Выбранный текст —
__________________________________________________

В Париже Альтман снимал мастерскую на бульваре Сен-Жак, 47. Во дворе этого дома сквер, а в нем — длинное двухэтажное здание. Все квартиры выходят в огромный общий коридор; двухсветная мастерская с внутренней лестницей на антресоли. Уезжая из Парижа, Альтман оставил эту мастерскую своим приятелям — художникам Воловику и Найдичу. Я был в этой мастерской у вдовы Найдича, хорошо помнящей Париж 1920-1930-х годов. На ослепительно белой стене картины висят в несколько рядов; портрет теперешней хозяйки мастерской кисти Альтмана нельзя не заметить сразу…

В 1933 году в Париже вышла книга «Натан Альтман», которую написали французский критик Вольдемар Жорж и русский писатель Илья Эренбург. Издательство «Триангль» выпускало книги только на идише; кто перевел тексты, неизвестно, но, когда уже в Питере Альтман, для которого идиш был языком детства, попытался сделать обратный перевод, он так и не смог полностью понять витиеватый текст…

В Париже у Альтмана родился сын — прелестный мальчуган с большими умными глазами (сохранилось несколько его карандашных портретов, сделанных Альтманом). Мальчик умер, когда ему было всего полтора года. Ирина Петровна рассказывала, как их поддерживал тогда Эренбург: «Он так понимал мое страдание, ежедневно приходил, чтобы чем-нибудь отвлечь, хотя мы и держались на людях сдержанно. Но Эренбург так понимал…»

В конце 1935 года Альтманы расстались — Ирина Петровна уехала в США, заключив контракт с американской балетной труппой, а Натан Исаевич принял решение вернуться на родину. Его очень звали в СССР, сулили интереснейшие заказы; Альтман не мог забыть кризиса на Западе и, как многие, верил в великое будущее СССР.

Когда кругом позор и преступленье

7 января 1936 года Альтман писал из Москвы в Америку теперь уже бывшей жене: «Все театры предлагают делать постановки, издательства иллюстрировать книги, дают заказы на картины, дают командировки, чтобы ехать смотреть страну и все то замечательное, что за эти годы создано… Московский Совет постановил поручить мне оформление внешнее и внутреннее нового музея Маяковского, в который превращают дом, где Володя жил, и весь участок возле дома». И еще одно, следующее по времени, письмо: «В Москве замечательно интересная жизнь. Масса интересной работы. Чувствую себя бодрым и жизнерадостным. Страна колоссально растет, массы безудержно стремятся к культуре и знанию и растут с каждым днем. Сегодня опубликовано постановление ЦИК о переименовании Триумфальной площади в площадь Маяковского. Мне страшно не терпится начать работать. Работу предлагают со всех сторон. К сожалению, я все еще сижу в гостинице. С квартирой дело пока не подвинулось».

Наивным восторгам Альтмана пришел конец 28 января 1936 года вместе со статьей «Правды» «Сумбур вместо музыки», в которой громили Шостаковича. А в феврале-марте сорвавшиеся с цепи псы рвали на части архитекторов Мельникова и Леонидова, художников Лебедева, Тышлера, Штеренберга, режиссеров Мейерхольда и Таирова, поэтов Пастернака и Заболоцкого, кинорежиссеров Эйзенштейна и Довженко. Это называлось кампанией по борьбе с формализмом.

__________________________________________________

Задания —
1. Выведите без изменений часть текста об Альтмане начиная со слов «В Париже у Альтмана» и заканчивая словами «великое будущее СССР.» включительно.
2. Ответьте на вопросы по тексту об Альтмане, пометив ответы так же, как вопросы.
(a) По какому адресу Альтман снимал мастерскую в Париже?
(b) На каком языке выпускало книги издательство «Триангль»?
(c) Какого числа Альтман писал из Москвы в Америку бывшей жене?

__________________________________________________

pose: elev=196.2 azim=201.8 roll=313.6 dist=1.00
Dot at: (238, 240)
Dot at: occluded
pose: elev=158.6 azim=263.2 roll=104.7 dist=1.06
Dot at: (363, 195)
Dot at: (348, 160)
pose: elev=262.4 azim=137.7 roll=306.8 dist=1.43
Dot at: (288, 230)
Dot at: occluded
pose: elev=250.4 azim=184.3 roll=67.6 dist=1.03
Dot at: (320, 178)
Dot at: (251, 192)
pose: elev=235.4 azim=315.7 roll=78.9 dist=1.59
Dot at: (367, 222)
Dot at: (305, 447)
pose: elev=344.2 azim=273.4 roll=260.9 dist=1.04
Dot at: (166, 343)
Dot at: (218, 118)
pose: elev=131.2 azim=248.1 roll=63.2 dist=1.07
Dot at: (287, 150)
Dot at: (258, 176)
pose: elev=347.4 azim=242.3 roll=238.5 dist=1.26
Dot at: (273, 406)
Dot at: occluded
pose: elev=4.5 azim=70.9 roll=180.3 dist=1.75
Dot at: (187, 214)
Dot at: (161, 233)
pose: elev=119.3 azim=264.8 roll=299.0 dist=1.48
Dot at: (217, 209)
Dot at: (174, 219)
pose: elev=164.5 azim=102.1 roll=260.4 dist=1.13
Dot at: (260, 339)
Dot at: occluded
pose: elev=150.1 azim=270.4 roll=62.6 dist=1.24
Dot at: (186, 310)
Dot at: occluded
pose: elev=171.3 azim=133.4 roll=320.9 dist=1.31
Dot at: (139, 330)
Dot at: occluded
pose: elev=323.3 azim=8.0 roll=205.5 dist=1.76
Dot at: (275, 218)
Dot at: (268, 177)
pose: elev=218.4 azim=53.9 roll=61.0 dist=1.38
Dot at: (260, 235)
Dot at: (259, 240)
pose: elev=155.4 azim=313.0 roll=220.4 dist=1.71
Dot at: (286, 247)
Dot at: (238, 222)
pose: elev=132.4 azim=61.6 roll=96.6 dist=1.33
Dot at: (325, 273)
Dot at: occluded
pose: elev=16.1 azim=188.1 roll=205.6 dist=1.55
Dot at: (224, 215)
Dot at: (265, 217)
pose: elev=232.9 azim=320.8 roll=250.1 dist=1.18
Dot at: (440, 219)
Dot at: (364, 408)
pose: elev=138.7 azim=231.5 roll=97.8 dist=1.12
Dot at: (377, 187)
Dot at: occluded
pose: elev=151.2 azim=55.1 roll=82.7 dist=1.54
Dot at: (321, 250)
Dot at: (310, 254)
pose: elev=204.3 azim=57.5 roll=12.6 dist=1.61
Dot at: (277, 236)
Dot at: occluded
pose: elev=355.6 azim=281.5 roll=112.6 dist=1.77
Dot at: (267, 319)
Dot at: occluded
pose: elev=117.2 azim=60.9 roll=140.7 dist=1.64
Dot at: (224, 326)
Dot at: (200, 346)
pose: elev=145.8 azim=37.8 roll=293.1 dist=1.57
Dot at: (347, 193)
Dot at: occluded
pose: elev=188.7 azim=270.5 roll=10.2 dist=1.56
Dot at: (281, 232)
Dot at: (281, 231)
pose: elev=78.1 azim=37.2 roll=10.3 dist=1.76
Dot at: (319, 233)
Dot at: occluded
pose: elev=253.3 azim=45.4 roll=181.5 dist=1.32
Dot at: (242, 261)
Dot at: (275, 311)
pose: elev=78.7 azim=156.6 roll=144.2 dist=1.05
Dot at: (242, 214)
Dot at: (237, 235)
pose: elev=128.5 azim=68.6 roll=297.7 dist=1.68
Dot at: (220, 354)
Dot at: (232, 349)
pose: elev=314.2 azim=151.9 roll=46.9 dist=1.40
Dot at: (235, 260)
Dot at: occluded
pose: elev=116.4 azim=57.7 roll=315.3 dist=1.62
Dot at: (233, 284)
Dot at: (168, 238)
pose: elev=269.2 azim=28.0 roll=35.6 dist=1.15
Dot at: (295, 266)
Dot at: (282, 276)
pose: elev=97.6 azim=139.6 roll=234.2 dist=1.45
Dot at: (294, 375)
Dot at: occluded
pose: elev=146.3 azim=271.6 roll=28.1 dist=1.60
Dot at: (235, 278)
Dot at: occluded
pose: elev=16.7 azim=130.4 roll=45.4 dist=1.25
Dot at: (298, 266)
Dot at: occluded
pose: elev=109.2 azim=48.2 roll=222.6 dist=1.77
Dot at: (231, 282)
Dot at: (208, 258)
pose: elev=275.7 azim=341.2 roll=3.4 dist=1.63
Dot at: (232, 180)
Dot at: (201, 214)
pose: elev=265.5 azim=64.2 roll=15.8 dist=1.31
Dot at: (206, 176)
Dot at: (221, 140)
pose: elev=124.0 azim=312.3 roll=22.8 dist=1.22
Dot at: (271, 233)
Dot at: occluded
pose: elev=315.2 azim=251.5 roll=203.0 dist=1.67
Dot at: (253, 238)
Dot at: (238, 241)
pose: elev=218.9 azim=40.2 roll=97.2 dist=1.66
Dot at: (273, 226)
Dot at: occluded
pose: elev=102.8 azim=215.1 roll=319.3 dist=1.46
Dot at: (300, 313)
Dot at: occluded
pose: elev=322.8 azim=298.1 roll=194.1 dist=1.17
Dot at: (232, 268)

__________________________________________________

Ответы по заданиям —
1.
В Париже у Альтмана родился сын — прелестный мальчуган с большими умными глазами (сохранилось несколько его карандашных портретов, сделанных Альтманом). Мальчик умер, когда ему было всего полтора года. Ирина Петровна рассказывала, как их поддерживал тогда Эренбург: «Он так понимал мое страдание, ежедневно приходил, чтобы чем-нибудь отвлечь, хотя мы и держались на людях сдержанно. Но Эренбург так понимал…»

В конце 1935 года Альтманы расстались — Ирина Петровна уехала в США, заключив контракт с американской балетной труппой, а Натан Исаевич принял решение вернуться на родину. Его очень звали в СССР, сулили интереснейшие заказы; Альтман не мог забыть кризиса на Западе и, как многие, верил в великое будущее СССР.

2.
(a) Бульвар Сен-Жак, 47.
(b) Только на идише.
(c) 7 января 1936 года.